I would advise researching what is known as vehicle "SIDESLIP".
This is the direction of travel of the car against it's yaw orientation. The effect of Sideslip is often called Oversteer.
It is calculated as atan2(car longtitude velocity, car lateral velocity )
or atan(car longtitude velocity / car lateral velocity )
I think DB uses atanfull instead of atan2. I'm not a user of the db language.
atan gives +- 180 degrees ( +- pi radians )
The order, (long , lat) might be reversed, im typing from memory at present with no access to code to verify.
The longtitude and lateral velocities of the car are in local car coordinates and not world frame coordinates.
The car might be travelling positevly in x world coordinates but pointing along the positive z axis, thus making it slide sideways at 90 degrees.
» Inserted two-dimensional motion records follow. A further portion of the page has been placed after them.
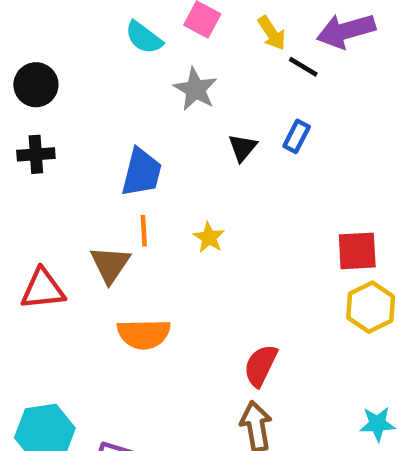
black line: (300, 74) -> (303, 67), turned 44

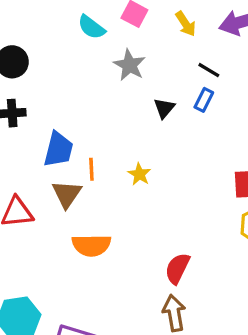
black line: (303, 67) -> (209, 70), moved
blue trapezoid: (142, 172) -> (58, 149), moved

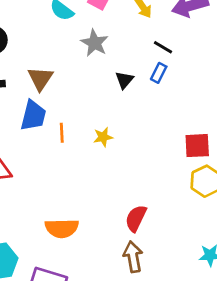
yellow star: (139, 174) -> (103, 137), turned 30
brown triangle: (67, 194) -> (40, 79), moved
orange semicircle: (91, 245) -> (62, 228), moved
This would give a sideslip value of 90 degrees.
longtitude velocity of 0 and a lateral velocity of >0 in local car frame coordinates.
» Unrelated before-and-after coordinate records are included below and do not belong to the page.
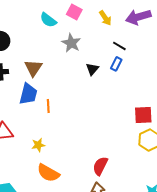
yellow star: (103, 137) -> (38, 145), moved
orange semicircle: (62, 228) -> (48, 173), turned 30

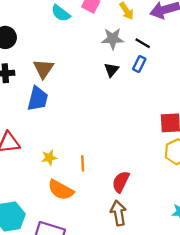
gray star: (71, 43) -> (113, 39), moved, turned -30
orange line: (48, 106) -> (83, 163), moved

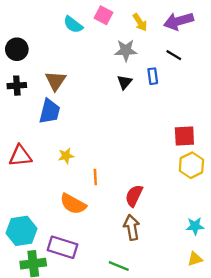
black line: (143, 43) -> (174, 55), moved
blue rectangle: (139, 64) -> (153, 76), turned -35
yellow star: (49, 158) -> (66, 156), moved

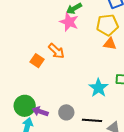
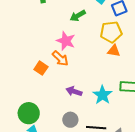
pink star: (69, 22) -> (66, 41), moved
purple arrow: (40, 112) -> (74, 91), moved

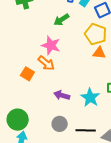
yellow pentagon: (111, 32) -> (96, 34), turned 30

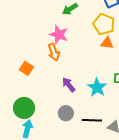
orange arrow: (46, 63) -> (54, 52), turned 30
orange square: (27, 74) -> (26, 68), moved
purple arrow: (62, 95) -> (69, 85), turned 35

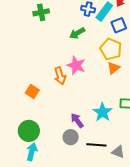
pink star: (59, 34) -> (76, 65), moved
orange triangle: (107, 43) -> (113, 68), turned -48
purple arrow: (69, 85) -> (77, 121), moved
Once the sideslip of the car is calculated, you can then calculate the force produced by the tires, which in turn provides a yaw force (torque) on the car in order to turn it back to neutrol. Any amount of sideslip the car is experiencing will have the effect of forcing the car back into a straight line. Slowing it's angular momentum until sideslip = 0.
To calculate the tire force in order to turn the car, i would advise using the famous Magic Pacejka Formula. The formula is available via the racer free open project as c source code, just a relatively small function which should be easy to port.
www.racer.nl
Incidentally, the racer site is an excellent place for car physics resources and also the forums at racesimcentral are invaluable for help from other car physics coders.
So to recap,
calculate the sideslip of the car
calculate the tire force with sideslip as your input
turn car by resulting force (slowing its angular (yaw) momentum)
This is the method most commercial car games use. Using a physics engine for general physics interactions and collisions and handling the car physics via your own code. This i have also done myself.
You can, for instance, simply make a cube in your physics engine with no ground friction. Apply force in its longtitude direction, which would push it forward ie, acceleration, add a yaw force via the steering which would give it angular momentum, then process your car physics code, which would apply a yaw force to slow down the yaw momentum of the car via it's current sideslip.
Even if you dont decide to go this route, i would still advise researching the method if only to get a better understanding of how a real car behaves.
Hope that sheds a bit more light on a pretty tricky subject.